Task 1 —
Answer these questions from the sermon excerpt:
(a) What does the sermon excerpt say social prosperity is based on?
(b) From which book was the weapon Jesus used against His enemy taken?
(c) Whose voice "chimes in" with the words "Not by bread alone"?
Task 2 —
Write out the sermon excerpt word for word from "III. We have" to "Vincent, D. D.)".
Task 3 —
Translate this sentence from the sermon excerpt into Spanish: "Bread points away from itself to God."

Selection —
II. If our Lord had yielded to the temptation, HE WOULD HAVE COMMITTED HIMSELF TO THE BREAD-THEORY AS THE LAW OF HIS KINGDOM, NO LESS THAN OF HIS OWN LIFE. He would have said, by changing the stones into bread, "As I cannot live without bread, so My kingdom cannot thrive so long as men's worldly needs are unsupplied. My administration must be a turning of stones into bread. It must make men happy by at once miraculously removing all want and suffering from the world, and inaugurating an era of worldly prosperity." We know that this has not been Christ's policy. Social prosperity is based on righteousness. Here, then —

III. We have CHRIST'S THEORY OF LIFE, INDIVIDUAL AND SOCIAL. Man lives by God's gifts, but not by the gifts only. By bread, but not by bread alone. Bread is nothing without God. Bread points away from itself to God. Bread has a part in the Divine economy of society; but it comes in with the Kingdom of God, under its laws, and not as its substitute. The man who lives by bread alone has nothing when bread is gone. The practical working of the two theories is written down in lines which he who runs may read. What is my theory of life? Is it Christ, or Satan? Is it bread alone, or bread with God?

(M. R. Vincent, D. D.)

With this weapon, taken from the armoury of Deuteronomy, Jesus foiled the first recorded attack of His implacable enemy and ours. It is not the voice of the Church alone that may be heard on this matter to-day.

I. THE WORLD'S GREATEST TEACHERS ARE INVEIGHING AGAINST THE SPIRIT OF THE AGE, WHICH WOULD SACRIFICE MIND TO THE MOLOCH OF LUXURY.

1. "Man shall not live by bread alone," but by every scientific fact, is the evangel of Science.

2. "Man shall not live by bread alone," is the burden of Philosophy.

3. "Not by bread alone," chimes in the voice of Art.

4. "Not by bread alone," throbs in divinest music from the poet's lyre. But all these voices declare only half the truth — the negative side of it.

II. THE CHRISTIAN IS THE ONLY MAN WHOSE ANGLE OF VISION TAKES IN THE GREATEST SWEEP OF THE ILLIMITABLE HORIZON OF TRUTH. "Man shall not live by bread alone," He declares, "but by every word of God." What is every word of God?

Entries provided —
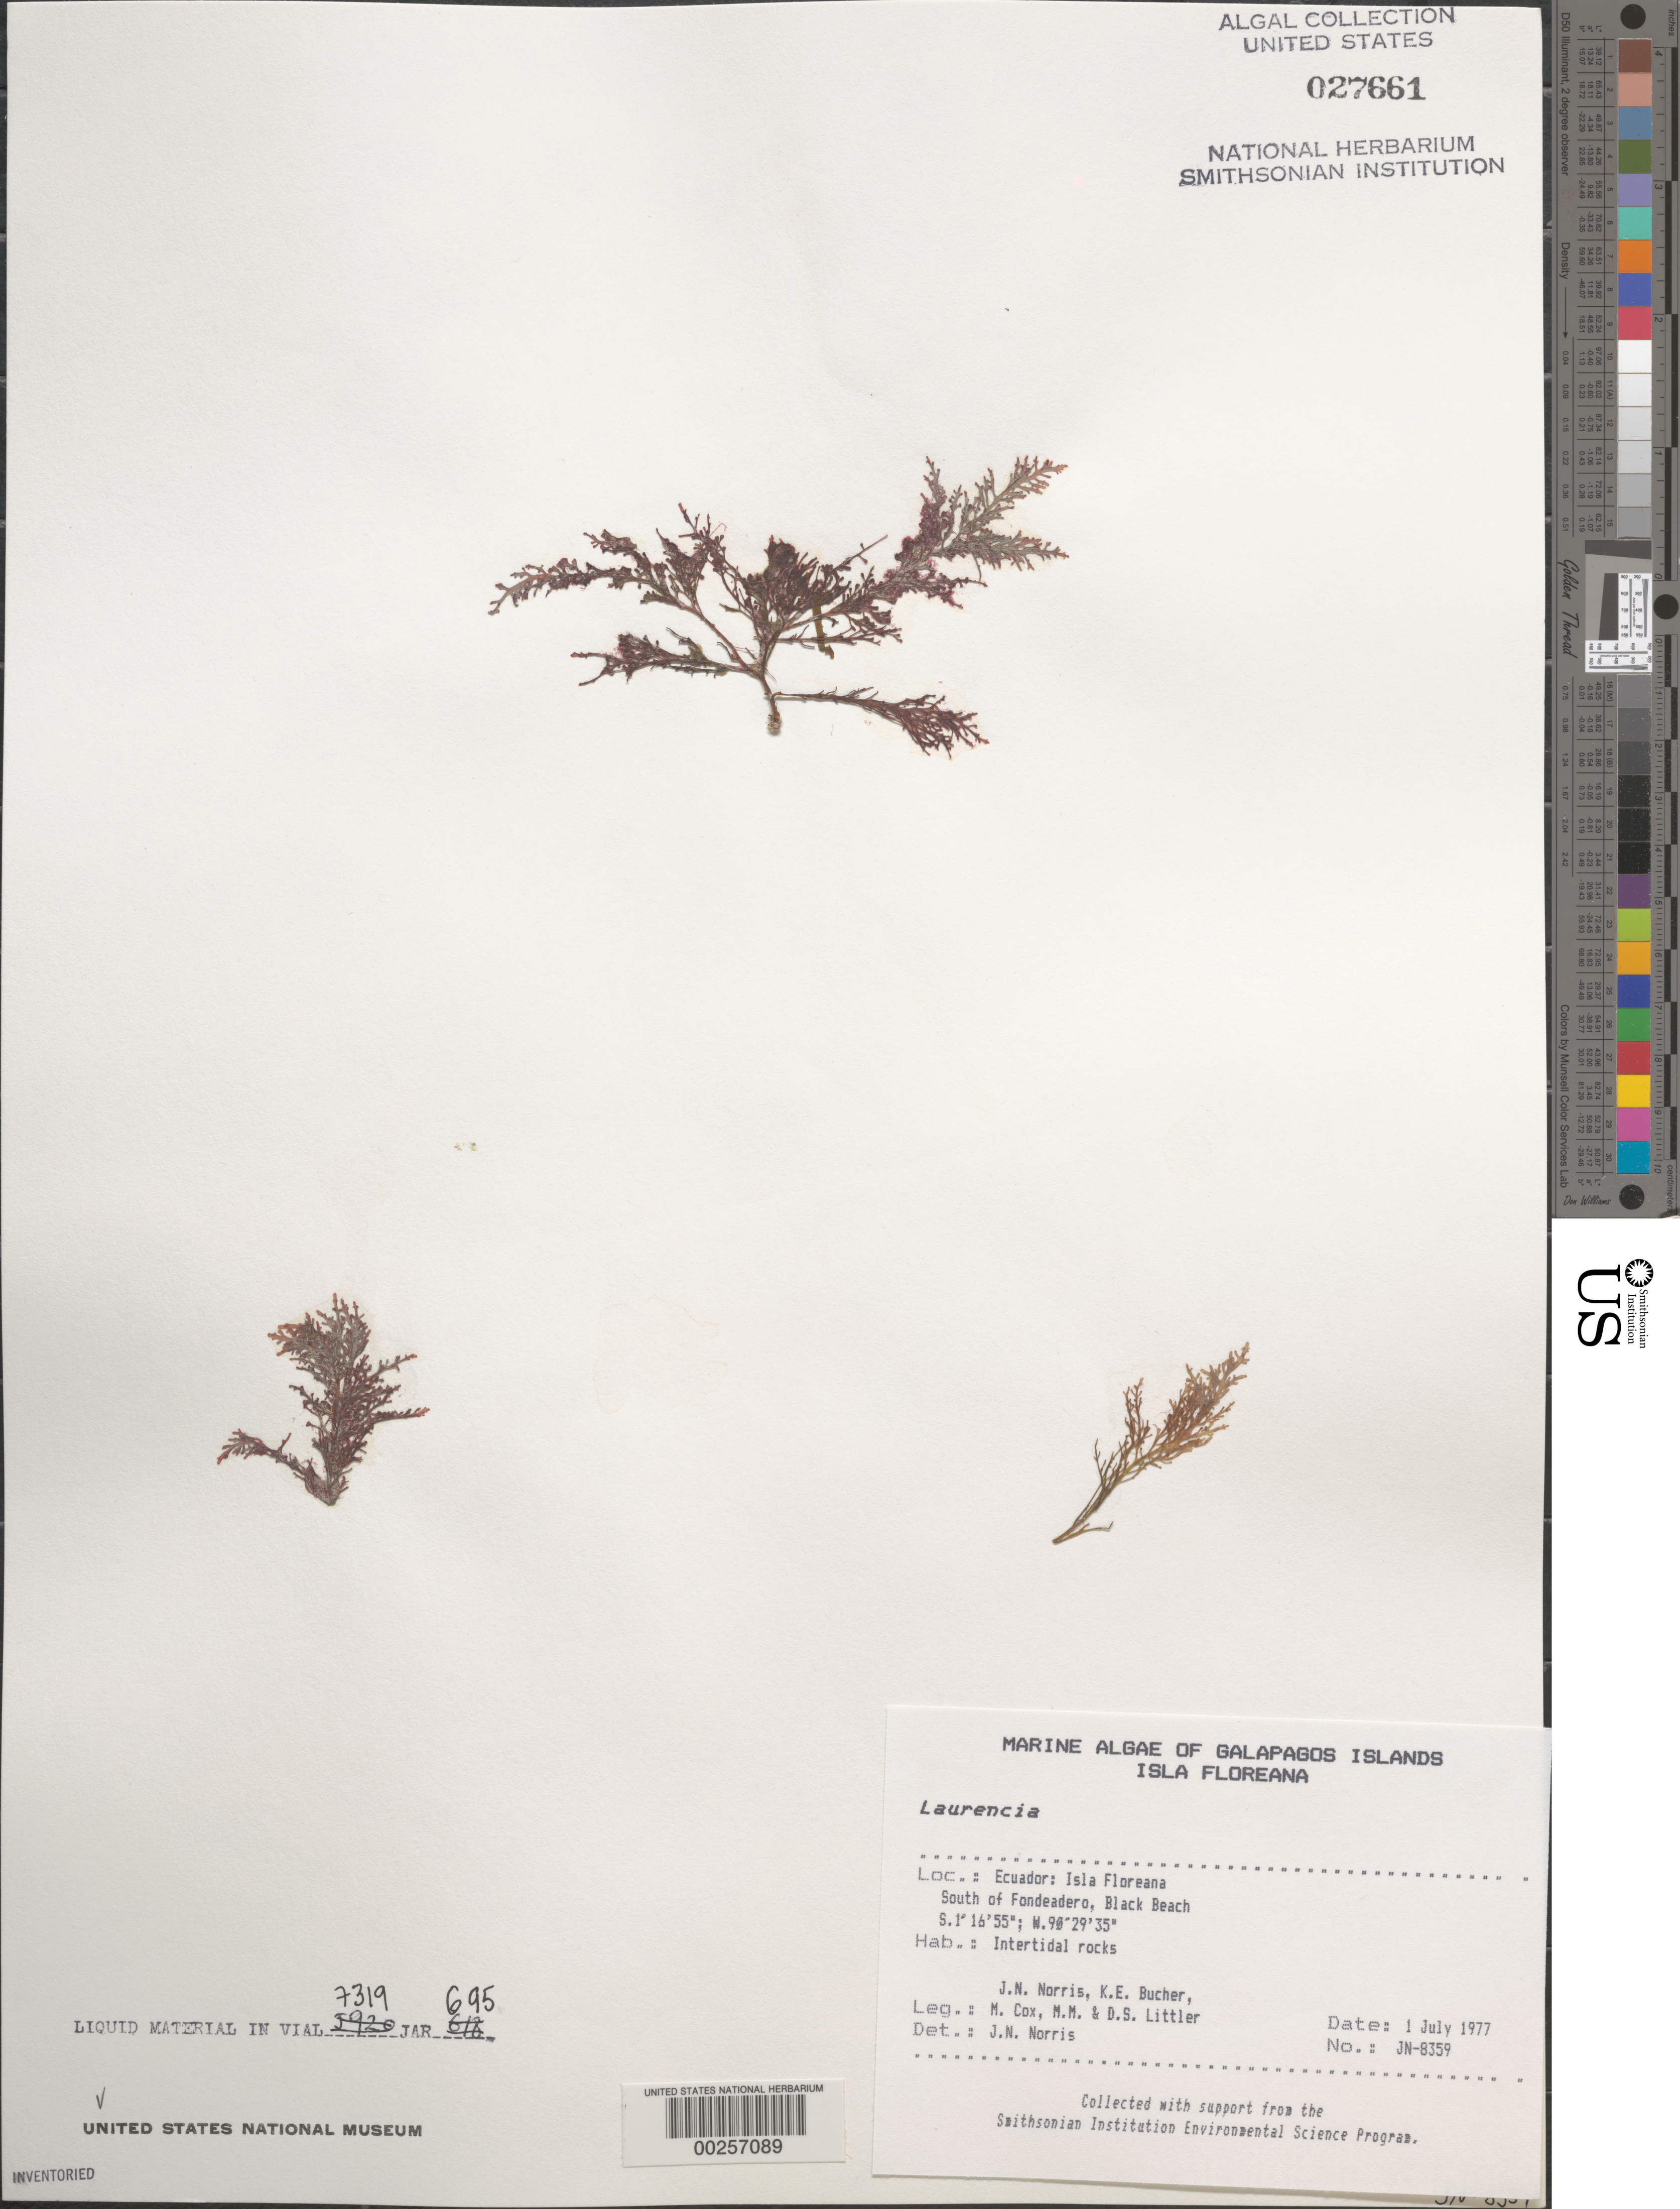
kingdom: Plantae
==
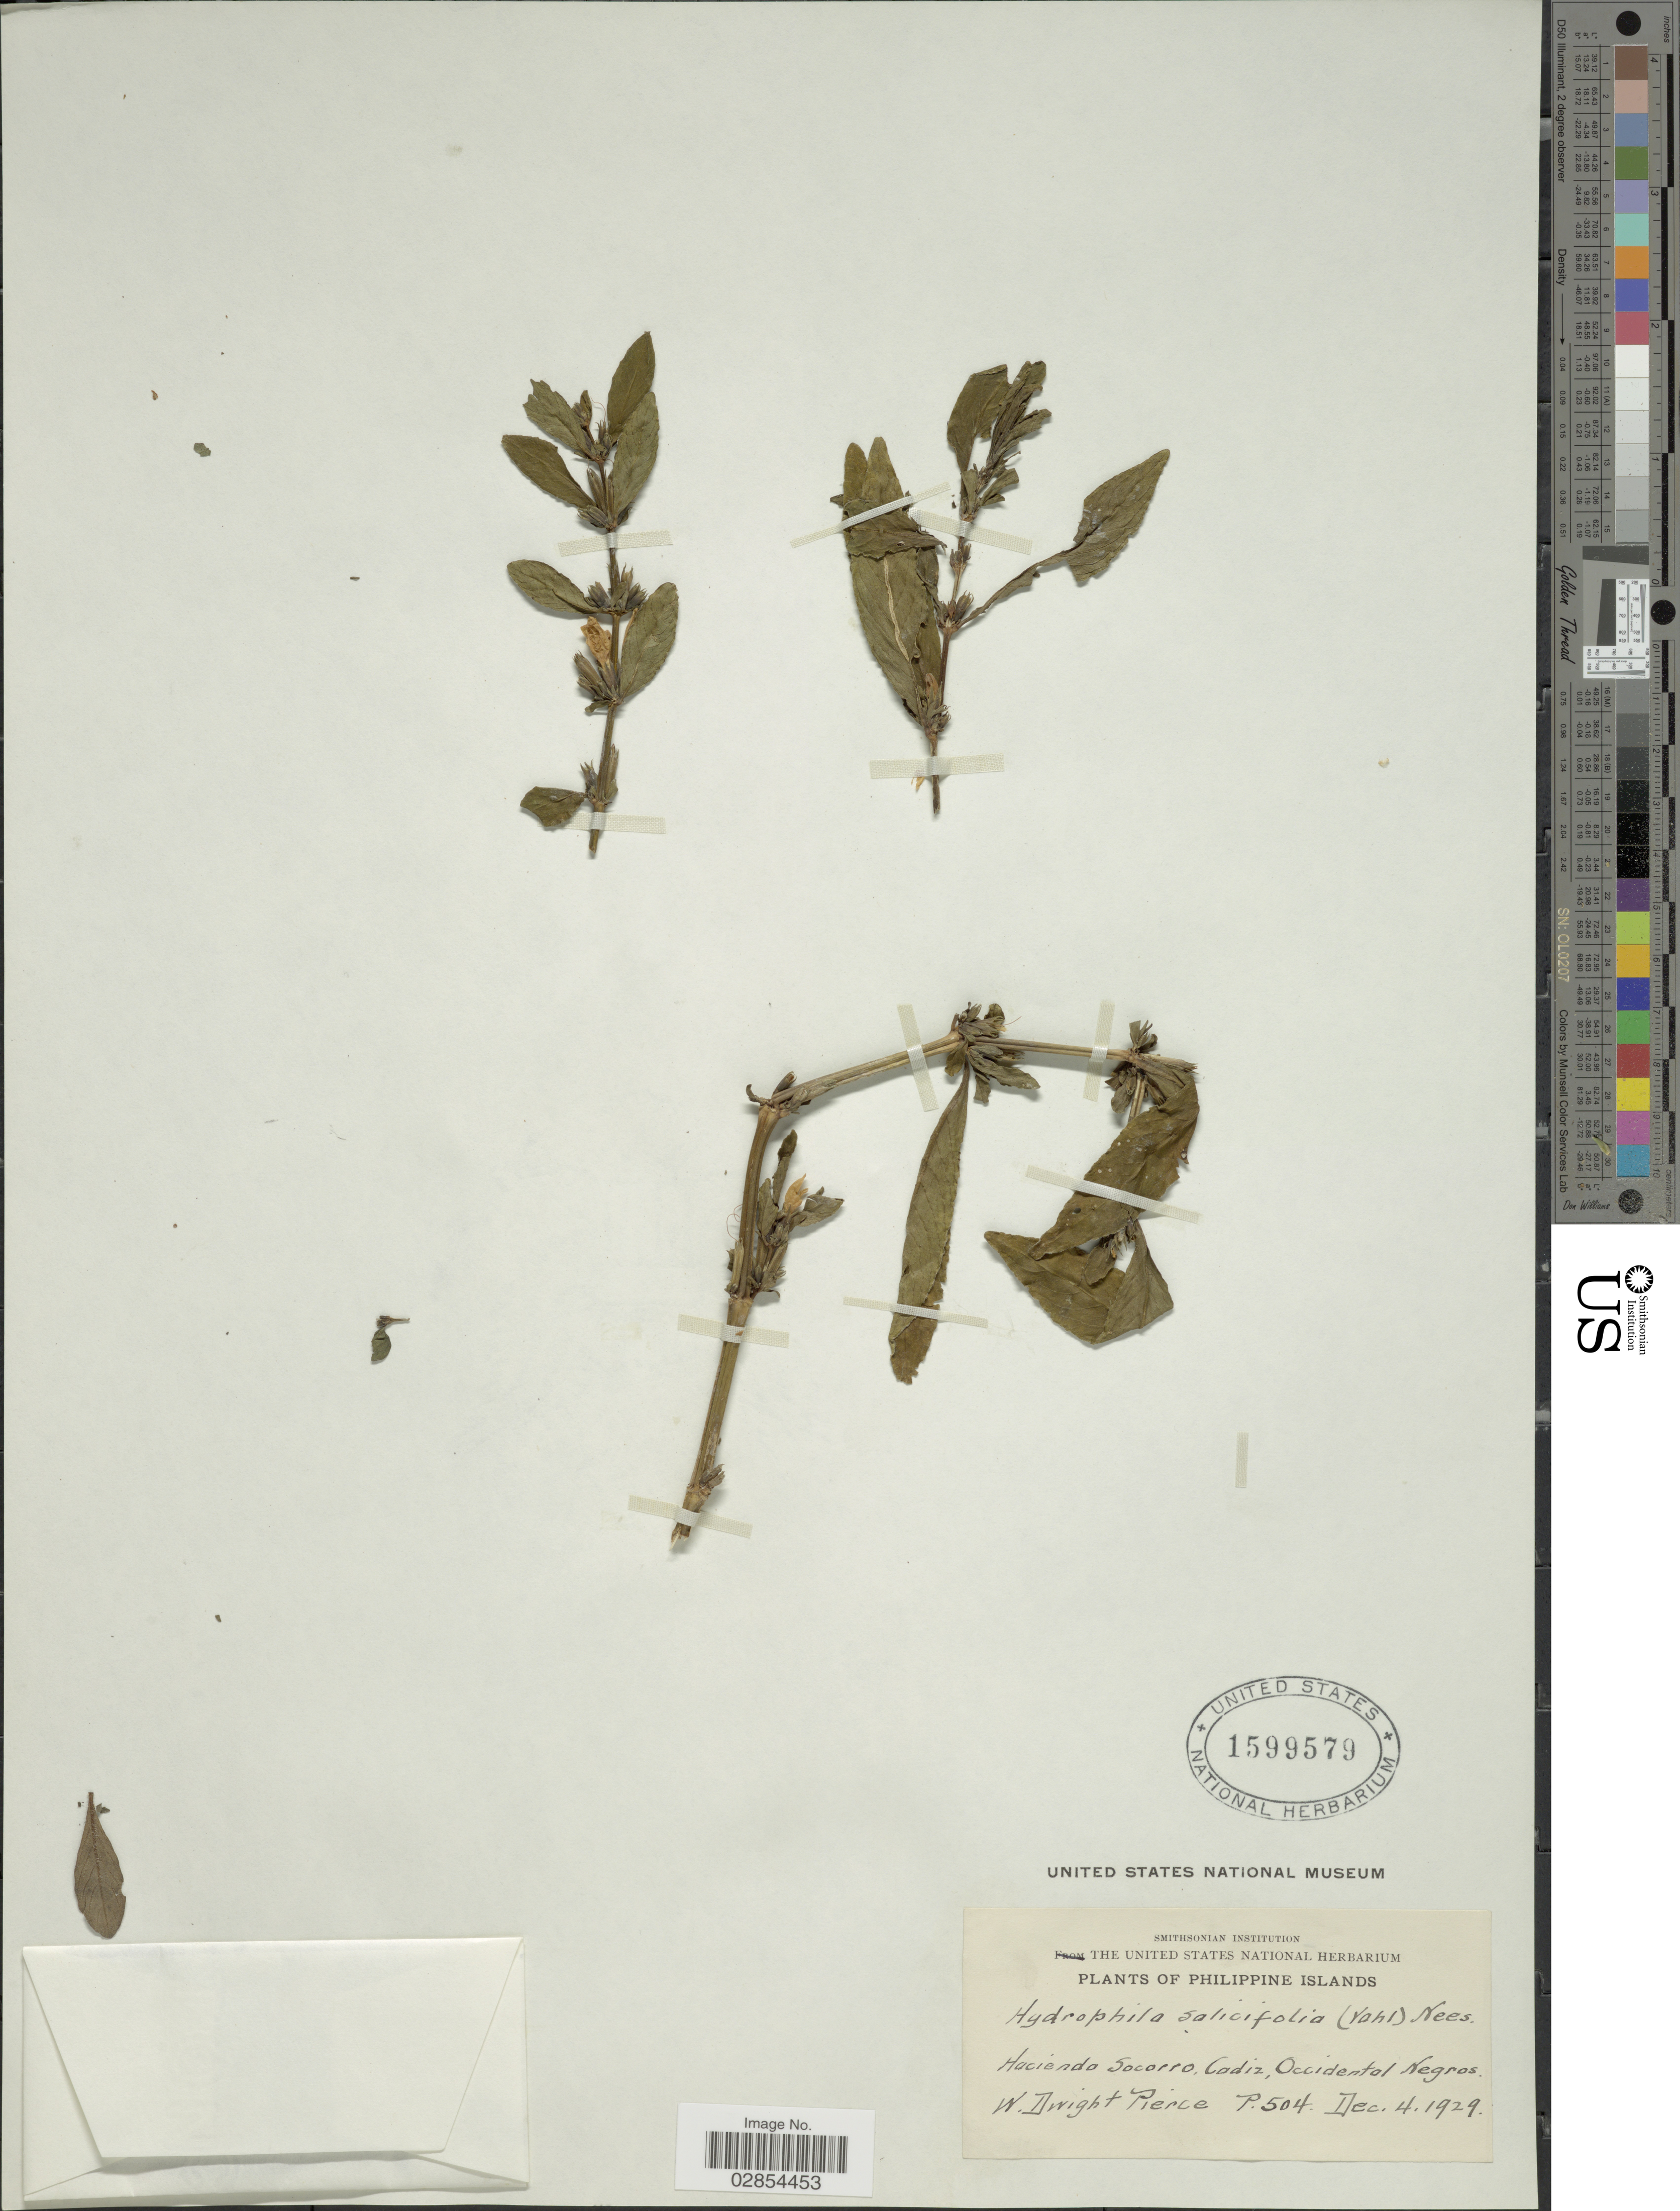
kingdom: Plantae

Finished answer 1 —
(a) Righteousness.
(b) Deuteronomy.
(c) The voice of Art.

Finished answer 2 —
III. We have CHRIST'S THEORY OF LIFE, INDIVIDUAL AND SOCIAL. Man lives by God's gifts, but not by the gifts only. By bread, but not by bread alone. Bread is nothing without God. Bread points away from itself to God. Bread has a part in the Divine economy of society; but it comes in with the Kingdom of God, under its laws, and not as its substitute. The man who lives by bread alone has nothing when bread is gone. The practical working of the two theories is written down in lines which he who runs may read. What is my theory of life? Is it Christ, or Satan? Is it bread alone, or bread with God?

(M. R. Vincent, D. D.)

Finished answer 3 —
El pan señala más allá de sí mismo, hacia Dios.